Edit difference data

# # # # #

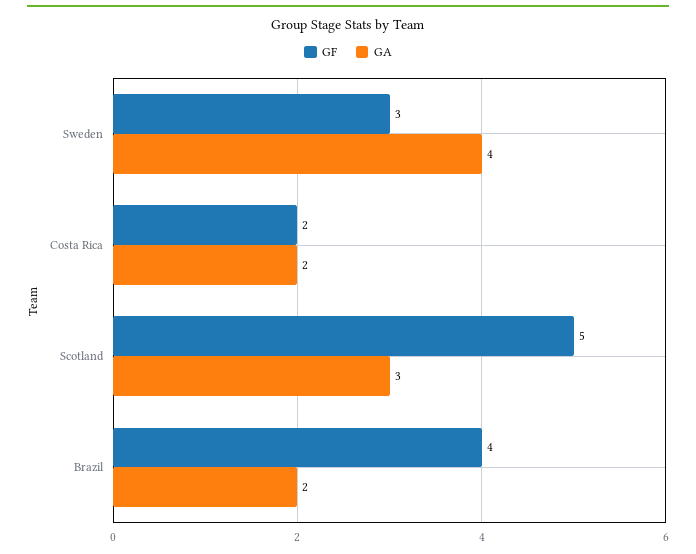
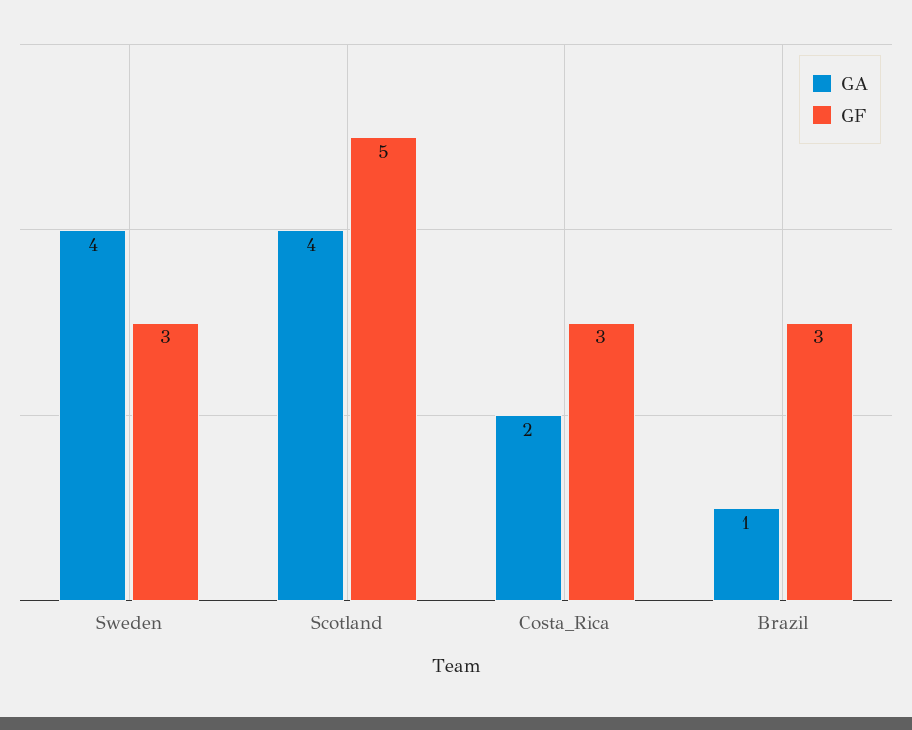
GF, Costa Rica: 2 -> 3
GA, Scotland: 3 -> 4
GF, Brazil: 4 -> 3
GA, Brazil: 2 -> 1

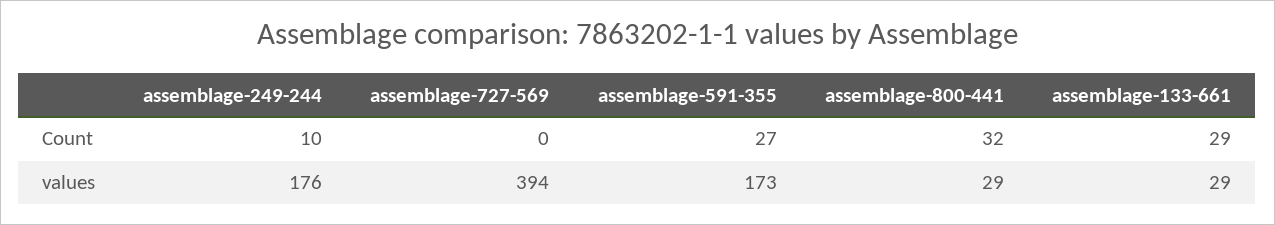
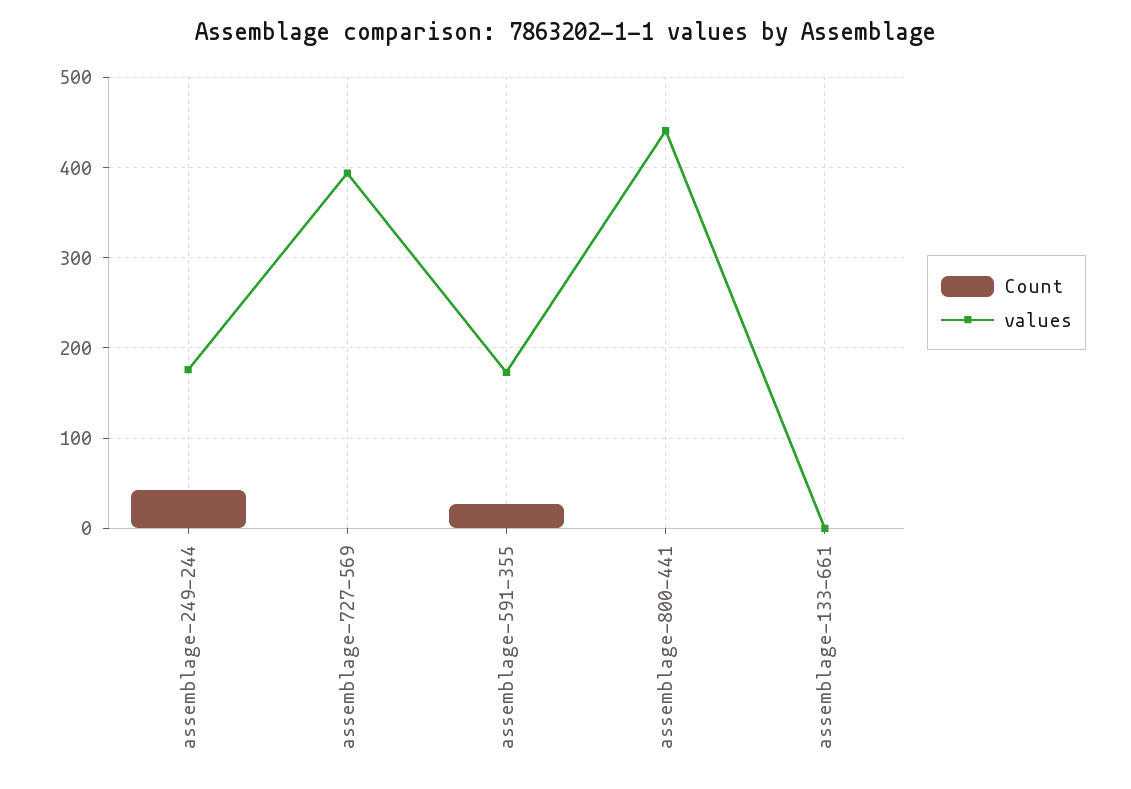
Count, assemblage-249-244: 10 -> 40
Count, assemblage-800-441: 32 -> 0
Count, assemblage-133-661: 29 -> 0
values, assemblage-800-441: 29 -> 440
values, assemblage-133-661: 29 -> 0

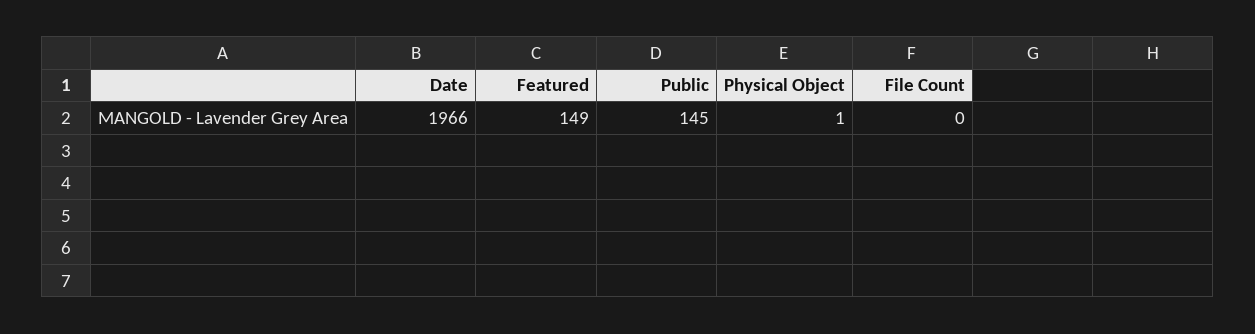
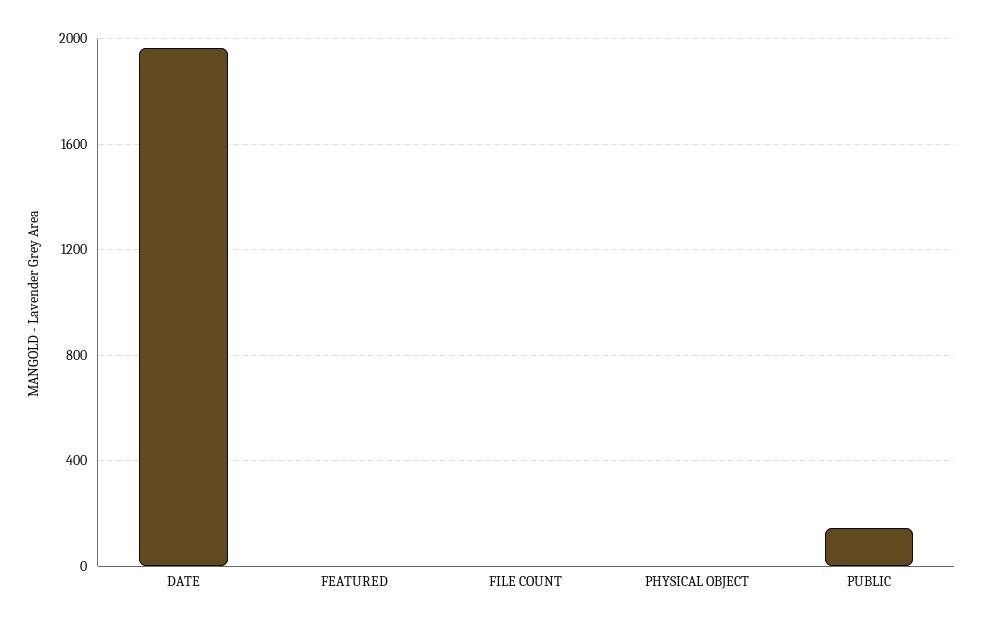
Featured: 149 -> 0

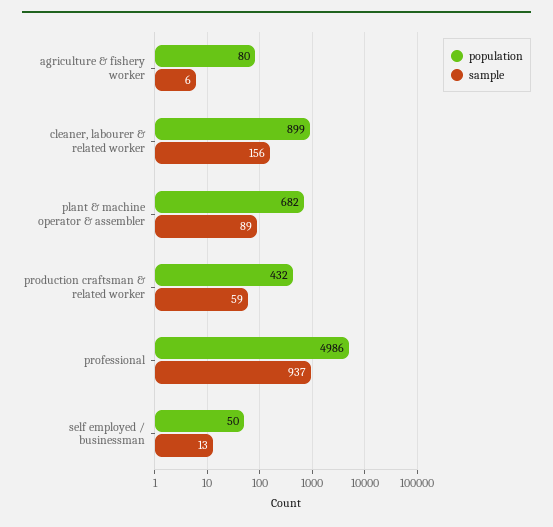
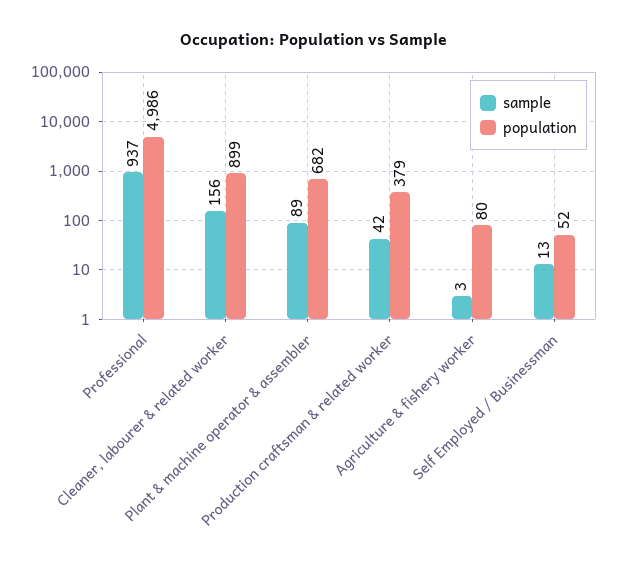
sample, agriculture & fishery worker: 6 -> 3
population, production craftsman & related worker: 432 -> 379
sample, production craftsman & related worker: 59 -> 42
population, self employed / businessman: 50 -> 52

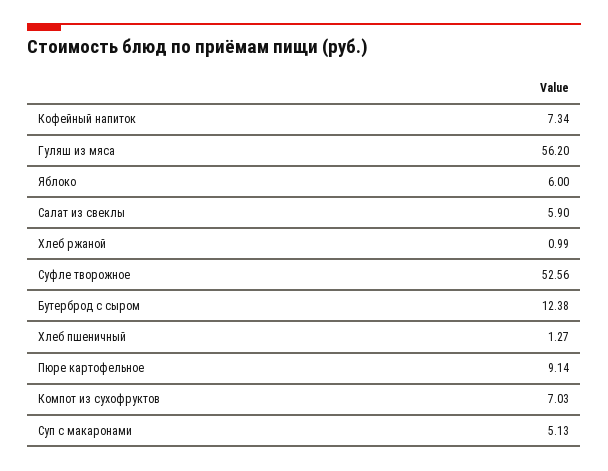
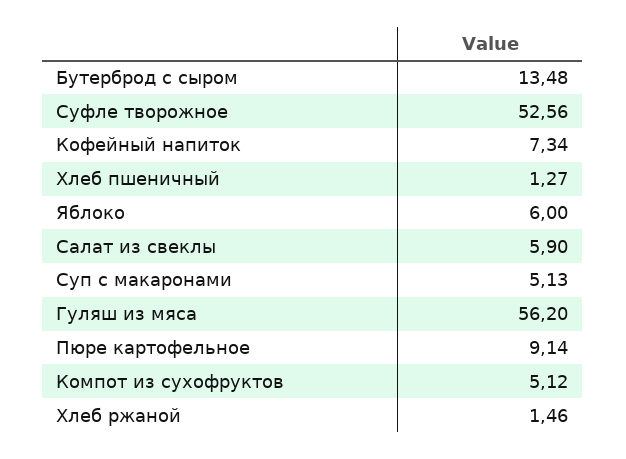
Хлеб ржаной: 0.99 -> 1.46
Бутерброд с сыром: 12.38 -> 13.48
Компот из сухофруктов: 7.03 -> 5.12

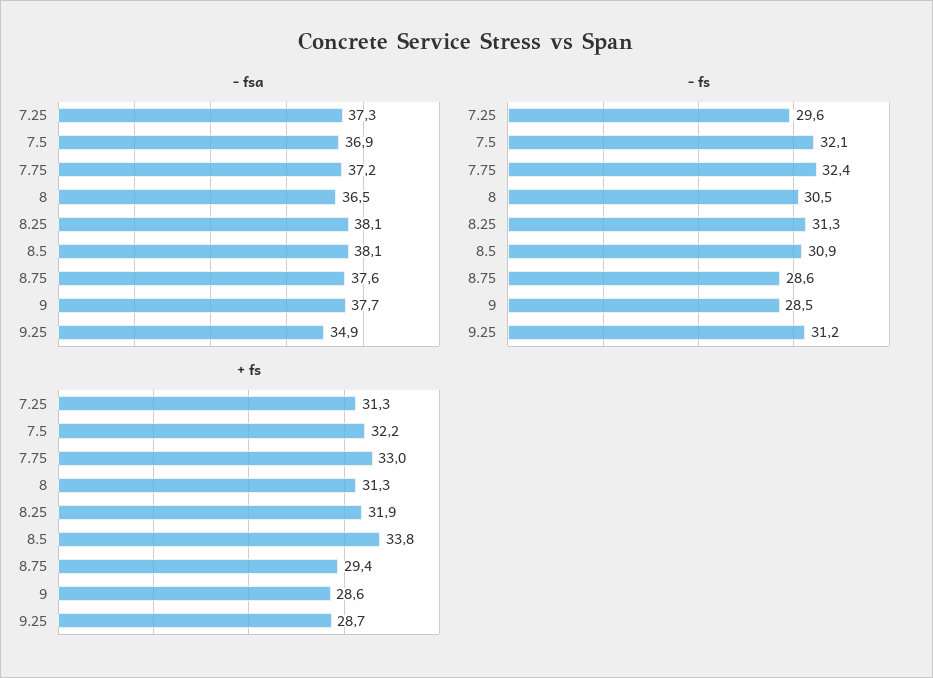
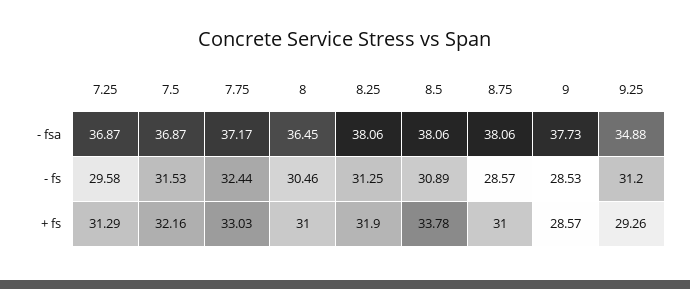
- fsa, 7.25: 37.3 -> 36.87
- fsa, 8.75: 37.6 -> 38.06
- fs, 7.5: 32.1 -> 31.53
+ fs, 8: 31.3 -> 31
+ fs, 8.75: 29.4 -> 31
+ fs, 9.25: 28.7 -> 29.26

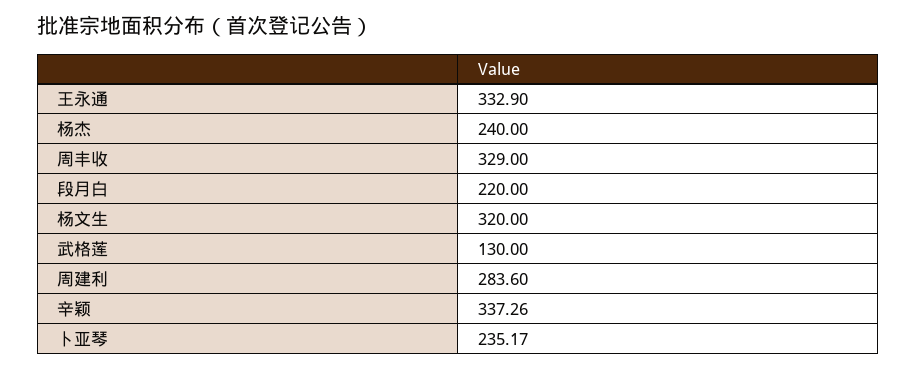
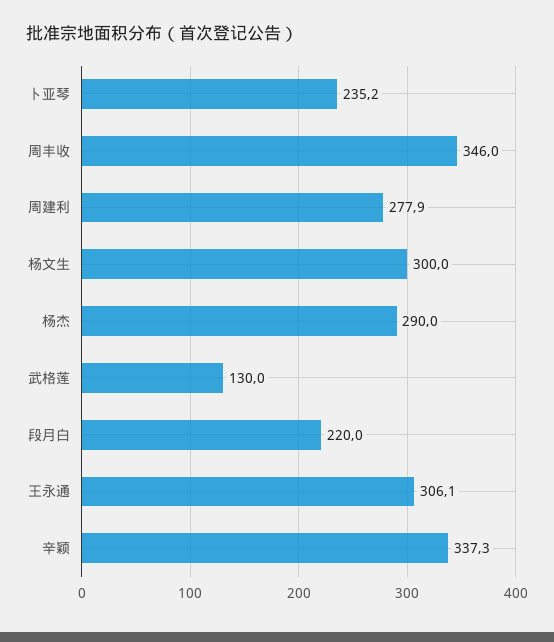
王永通: 332.9 -> 306.1
杨杰: 240 -> 290
周丰收: 329 -> 346
杨文生: 320 -> 300
周建利: 283.6 -> 277.9

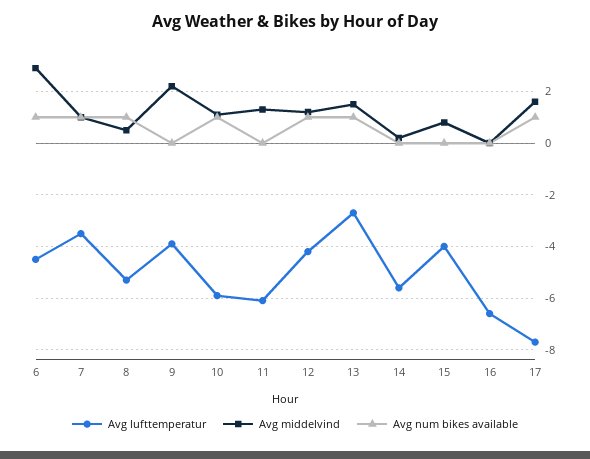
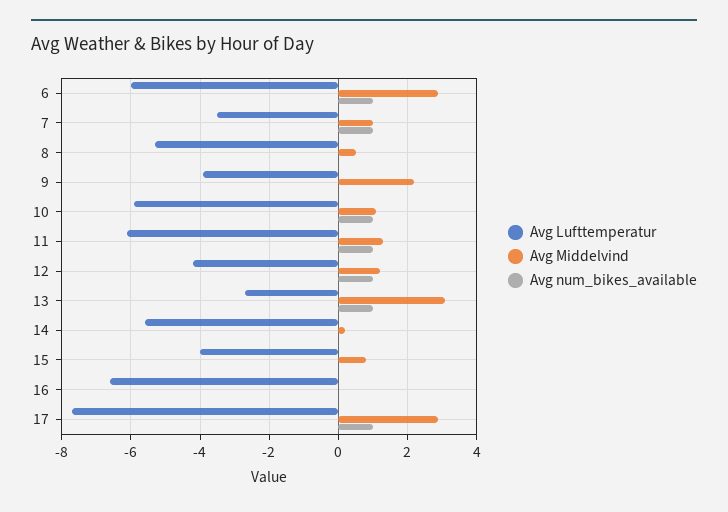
Avg lufttemperatur, 6: -4.5 -> -6
Avg num bikes available, 8: 1 -> 0
Avg num bikes available, 11: 0 -> 1
Avg middelvind, 13: 1.5 -> 3
Avg middelvind, 17: 1.5 -> 3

# # # # #

(WORK ORDER) Go through the entries and report every line with the string "available".

(THE ANSWER)
Avg num bikes available, 8: 1 -> 0
Avg num bikes available, 11: 0 -> 1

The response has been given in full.